Durante la pandemia de coronavirus, una familia decidió poner en cuarentena la casa de la abuela recientemente fallecida en la comuna francesa de Vendôme. Mientras jugaban en la casa, los nietos de 10 y 12 años descubrieron lingotes de oro entre ciertas hojas, donde la abuela los mantuvo durante muchos años.

Cuando los niños informaron a sus padres de su descubrimiento, pensaron que eran utensilios de metal, pero no pensaron que fueran lingotes de oro, especialmente desde que el gran … madre nunca los había mencionado. Después de analizarlos bien, se dieron cuenta de que eran el metal dorado precioso.

Como se supo, también gracias al hecho de que los dos lingotes de un kilogramo tienen cada uno el registro, el año de emisión, las fundiciones, la garantía y las tarifas impuestas por el Estado, datos registrados en ambos, la mujer los adquirió en 1967 con el fin de conservarlos hasta que tengan un precio alto, y luego venderlos, pero la muerte llegó y los salvó.

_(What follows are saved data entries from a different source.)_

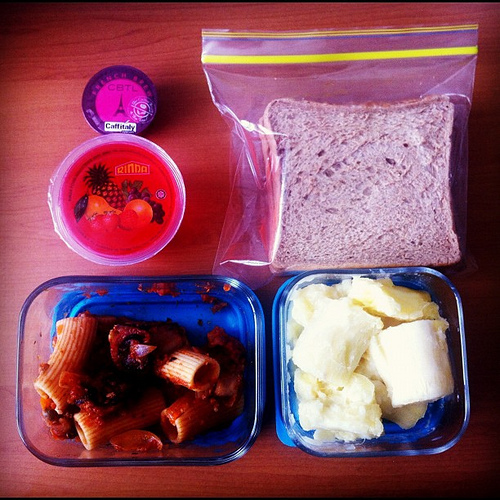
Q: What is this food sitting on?
A: Table.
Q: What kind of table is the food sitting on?
A: Wooden table.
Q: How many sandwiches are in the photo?
A: One.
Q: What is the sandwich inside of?
A: Plastic bag.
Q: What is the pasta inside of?
A: Glass bowl.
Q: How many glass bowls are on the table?
A: Two.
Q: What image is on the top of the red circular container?
A: Fruits.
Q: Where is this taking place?
A: In someone's house.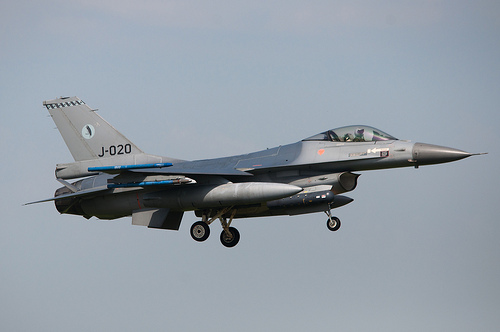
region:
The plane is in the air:
[11, 37, 491, 317]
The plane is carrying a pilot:
[26, 60, 486, 315]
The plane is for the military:
[0, 26, 478, 299]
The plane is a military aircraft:
[7, 63, 472, 299]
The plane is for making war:
[20, 35, 490, 295]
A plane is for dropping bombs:
[11, 67, 481, 317]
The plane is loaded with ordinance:
[8, 47, 478, 298]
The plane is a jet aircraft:
[15, 62, 495, 290]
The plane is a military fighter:
[0, 50, 496, 275]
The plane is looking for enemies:
[11, 58, 498, 292]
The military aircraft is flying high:
[7, 18, 489, 295]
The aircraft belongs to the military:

La familia decidió subastar estas monedas, y el subastador Philippe Rouillac dijo que se trataba de un par de finas barras de oro macizo, que podrían costar alrededor de $ 110,000, según el precio. El oro es muy variable y, por otro lado, su valor puede variar en varios miles de dólares.

No lo imaginaron, pero de alguna manera la abuela les dejó un legado con sus lingotes de oro, aunque puede que no sea su deseo que su familia los tuviera; de lo contrario, les habría hecho comentarios antes de su existencia, pero para nada, como dice el dicho: «Nadie sabe para quién trabaja».